Trumps Tarif- und Zollpolitik pusht eine globale Rezession
Trumps Zollpolitik ist kein Geheimnis. "Wie stark wirkt sich die Erhöhung der Handelszölle auf die Rezessionsprognose aus?", fragte der Reporter des advisor perspectives im Zuge des Interviews. Die Antwort des Interviewten: Die Zölle seien ein maßgeblicher Faktor für den Ausblick. Die US-amerikanische Zollpolitik führt geradewegs in einen Handelskrieg, welcher das globale Wirtschaftswachstum negativ beeinflusst und den Weg zur Rezession beschleunigt. Die Tarife resultierten in einem starken US-Dollar, niedrigen Aktienkursen, aber auch einer Verschärfung des Finanzmarktes, was auf Kosten des Wachstums geht. Die bedingte erhöhte Inflation hat zur Folge, dass die Kaufkraft der Konsumenten zurückgeht, Unternehmensprofite verringern sich. Zudem erhöht sich die politische und ökonomische Unsicherheit. Unsicherheit ist einer der größten Abturner für potenzielle Investoren, die Investitionen bleiben somit vermehrt aus. Fragwürdig bleibt, ob die Zölle das Handelsdefizit zwischen den Handelspartnern reduzieren können. Klar ist laut dem Guggenheim-Analyst hingegen, dass selbst bei einer Reduktion des Handelsdefizits, die negativen Folgen für das weltweite Wachstum und die Logistik weitaus größer sind. Der angerichtete Schaden zeigt sich besonders deutlich in der Produktion, betroffen sind deshalb vor allem Deutschland und China. Weltweit gäbe es laut dem Experten keinen schlechteren Zeitpunkt für einen Handelskrieg, neue Zahlen weisen auf einen weiteren negativen Umschwung im Dienstleistungssektor hin.
Wer auf die Treasury-Kurve zählt, hat schon laut Smedley schon verloren
Die Zinskurve wird von Experten der Branche allerdings als verzerrt deklariert, da die Fed maßgeblich Teil an dem Verlauf der Kurve hat. Dafür wird der Treasury-Markt als Ursache mit einbezogen. Die Treasury Abteilung gab einen großen Schuldenbetrag aus, um das Defizit zu finanzieren und verlängerte zusätzlich die Frist für die ausstehenden Schulden.

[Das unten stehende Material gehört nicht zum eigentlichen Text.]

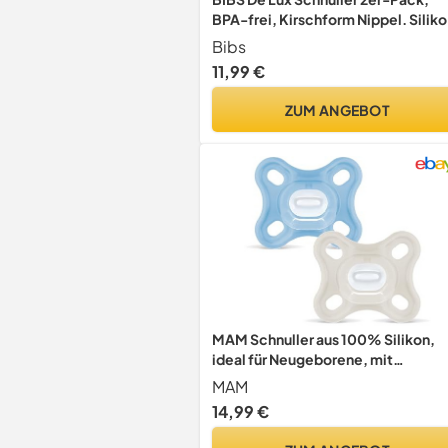
BPA-frei, Kirschform Nippel. Siliko
Hergestellt in Dänemark. 0-36
Bibs
Monate (2er Pack), Blossom/Dusk
11,99 €
Lilac
ZUM ANGEBOT
MAM Schnuller aus 100% Silikon,
ideal für Neugeborene, mit
Schnullerhülle, 0-3 Monate, Blau, 
MAM
Stück
14,99 €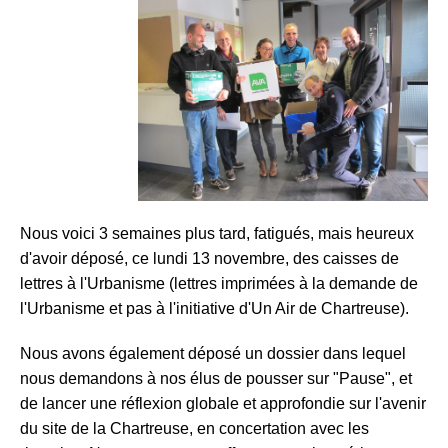
Nous voici 3 semaines plus tard, fatigués, mais heureux
d'avoir déposé, ce lundi 13 novembre, des caisses de
lettres à l'Urbanisme (lettres imprimées à la demande de
l'Urbanisme et pas à l'initiative d'Un Air de Chartreuse).
Nous avons également déposé un dossier dans lequel
nous demandons à nos élus de pousser sur "Pause", et
de lancer une réflexion globale et approfondie sur l'avenir
du site de la Chartreuse, en concertation avec les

Die Quantitativen Lockerungs-Käufe reichten allerdings nicht aus, um die verlängerte Fälligkeitsfristen auszugleichen. Dementsprechend verlief die Treasury-Kurve signifikant steiler als gewohnt. Dabei dient die Treasury-Kurve als wichtiger Indikator für eine bevorstehende Rezession. Die Swap-Kurve, in enger Beziehung zur Treasury-Kurve und interessant für den spekulativen Investitionsmarkt, kehrte bereits am 03. Januar 2019 um, während sich die Treasury Kurve erst im März umdrehte. Dieses Beispiel zeigt, dass sich die Rezession nicht so genau durch die Treasury-Kurve vorhersagen lässt, da sie zeitverzögert prognostiziert und eine Rezession anhand dieser Daten früher kommen kann, als gedacht.
Wie schwer wird die Rezession laut des Analysten ausfallen?
Bei der Nachfrage wie schwer der wirtschaftliche Abschwung ausfallen wird, gibt der Experte Entwarnung. Auf Grundlage einer quantitativen Faktorenanalyse des makroökonomischen Umfelds, geht Smedley von einer durchschnittlichen Schwere der Wirtschafts-Rezession im historischen Vergleich aus. Die Wirtschafts-Rezession könnte sogar etwas leichter ausfallen. Das BIP und die Arbeitslosenrate sind tragende Grundlagen seiner Ergebnisse. Allerdings verschärfen sich die politischen Möglichkeiten, weltweit haben die großen Banken wenig Spielraum, um die Zinsen zu senken.
Für Märkte prognostiziert Smedley allerdings eine schwerere Markt-Rezession. Anhand des Bärenmarkt-Schweregrad-Modells, sieht die Theorie einen Rückgang der Aktien von 40 bis 50 Prozent vor. Das wäre ähnlich stark wie die Bärenmärkte in 2000 und 2008.